Low, narrow, dark, and frowning are the
thresholds of our Inns of Court. If there is
one of these entrances of which I have
more dread than another, it is that leading
out of Holborn to Gray's Inn. I never
remember to have met a cheerful face at it,
until the other morning, when I encountered
Mr. Ficker, attorney-at-law. In a few
minutes we found ourselves arm in arm, and
straining our voices to the utmost amid the
noise of passing vehicles. Mr. Ficker stretched
himself on tiptoe in a frantic effort to inform
me that he was going to a County Court.
'But perhaps you have not heard of these
places?'

I assured Mr. Ficker that the parliamentary
discussions concerning them had made me
very anxious to see how justice was administered
in these establishments for low-priced
Law. 'I am going to one now,' but he
impressively added, 'you must understand, that
professionally I do not approve of their working.
There can be no doubt that they seriously
prejudice the regular course of law. Comparing
the three quarters preceding with three quarters
subsequent to the establishment of these
Courts, there was a decrease of nearly 10,000
writs issued by the Court of Queen's Bench
alone, or of nearly 12,500 on the year.'

We soon arrived at the County Court. It
is a plain, substantial-looking building, wholly
without pretension, but at the same time not
devoid of some little architectural elegance of
exterior. We entered, by a gateway far less
austere than that of Gray's Inn, a long, well-
lighted passage, on either side of which were
offices connected with the Court. One of
these was the Summons Office, and I observed
on the wall a 'Table of Fees,' and as I saw
Mr. Ficker consulting it with a view to his
own business, I asked him his opinion of the
charges.

--------------------

▶ [Written exercise 1]:
Answer these questions from the County Court passage, one line each:
(a) Which Inns of Court entrance does the narrator dread most?
(b) Per year, by how many did writs issued by the Court of Queen's Bench decrease, according to Mr. Ficker?
(c) What hung on the wall of the Summons Office?
▶ [Written exercise 2]:
Summarize the County Court passage in two sentences.

--------------------

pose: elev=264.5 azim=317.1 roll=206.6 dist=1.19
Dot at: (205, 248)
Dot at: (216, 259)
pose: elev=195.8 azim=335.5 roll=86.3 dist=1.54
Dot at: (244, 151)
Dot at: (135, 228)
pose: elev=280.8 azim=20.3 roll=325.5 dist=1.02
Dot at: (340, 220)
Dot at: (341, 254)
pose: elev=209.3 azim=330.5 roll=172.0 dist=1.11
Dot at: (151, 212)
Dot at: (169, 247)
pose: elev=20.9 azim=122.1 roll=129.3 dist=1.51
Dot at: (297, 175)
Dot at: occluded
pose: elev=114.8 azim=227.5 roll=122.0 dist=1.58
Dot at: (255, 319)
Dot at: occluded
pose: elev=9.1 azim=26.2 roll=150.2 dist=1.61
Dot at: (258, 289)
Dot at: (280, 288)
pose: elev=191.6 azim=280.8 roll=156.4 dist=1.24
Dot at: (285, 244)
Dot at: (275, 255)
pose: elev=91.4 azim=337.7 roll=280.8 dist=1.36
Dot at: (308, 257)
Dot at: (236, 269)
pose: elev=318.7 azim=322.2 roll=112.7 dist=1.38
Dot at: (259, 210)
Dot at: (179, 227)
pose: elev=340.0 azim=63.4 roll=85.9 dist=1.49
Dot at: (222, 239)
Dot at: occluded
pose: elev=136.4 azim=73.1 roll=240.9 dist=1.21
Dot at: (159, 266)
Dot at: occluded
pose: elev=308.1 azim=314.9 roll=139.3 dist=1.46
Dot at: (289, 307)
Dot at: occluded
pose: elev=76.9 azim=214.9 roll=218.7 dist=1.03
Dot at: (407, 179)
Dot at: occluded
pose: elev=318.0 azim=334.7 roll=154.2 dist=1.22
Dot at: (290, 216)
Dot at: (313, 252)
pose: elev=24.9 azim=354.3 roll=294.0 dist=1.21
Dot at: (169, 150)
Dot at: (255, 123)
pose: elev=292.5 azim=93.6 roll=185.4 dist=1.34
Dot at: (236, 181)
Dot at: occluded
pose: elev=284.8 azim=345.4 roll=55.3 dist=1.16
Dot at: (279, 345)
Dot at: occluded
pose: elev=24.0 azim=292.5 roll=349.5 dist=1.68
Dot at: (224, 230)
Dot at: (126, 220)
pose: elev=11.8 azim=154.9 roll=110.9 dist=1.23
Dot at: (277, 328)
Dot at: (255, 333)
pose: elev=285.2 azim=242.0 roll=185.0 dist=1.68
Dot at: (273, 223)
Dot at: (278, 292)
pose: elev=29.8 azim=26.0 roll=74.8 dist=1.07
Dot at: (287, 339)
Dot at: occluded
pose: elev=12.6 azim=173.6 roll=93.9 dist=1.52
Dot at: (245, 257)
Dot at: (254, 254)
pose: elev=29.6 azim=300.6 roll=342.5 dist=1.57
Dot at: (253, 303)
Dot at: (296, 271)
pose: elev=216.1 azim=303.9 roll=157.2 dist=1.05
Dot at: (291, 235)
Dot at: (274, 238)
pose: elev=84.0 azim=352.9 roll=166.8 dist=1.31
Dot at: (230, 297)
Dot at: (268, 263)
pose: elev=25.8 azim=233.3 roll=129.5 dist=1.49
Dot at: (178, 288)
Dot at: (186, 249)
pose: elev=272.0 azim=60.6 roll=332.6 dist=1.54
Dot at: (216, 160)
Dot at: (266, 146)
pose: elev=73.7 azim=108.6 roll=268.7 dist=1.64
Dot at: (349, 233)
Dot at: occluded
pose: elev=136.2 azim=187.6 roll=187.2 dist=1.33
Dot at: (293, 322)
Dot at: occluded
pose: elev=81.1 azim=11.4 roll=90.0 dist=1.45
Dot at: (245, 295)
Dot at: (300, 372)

--------------------

▶ [Correct output 1]:
(a) The one leading out of Holborn to Gray's Inn.
(b) By nearly 12,500.
(c) A 'Table of Fees.'

▶ [Correct output 2]:
At the entrance leading from Holborn to Gray's Inn, the narrator meets the attorney Mr. Ficker, who is going to a County Court and says that he professionally does not approve of these courts, citing a fall in writs issued by the Court of Queen's Bench. The two go to the County Court, a plain, substantial building, and enter a long, well-lighted passage lined with offices, where the narrator asks Mr. Ficker's opinion of the charges on the Summons Office's 'Table of Fees.'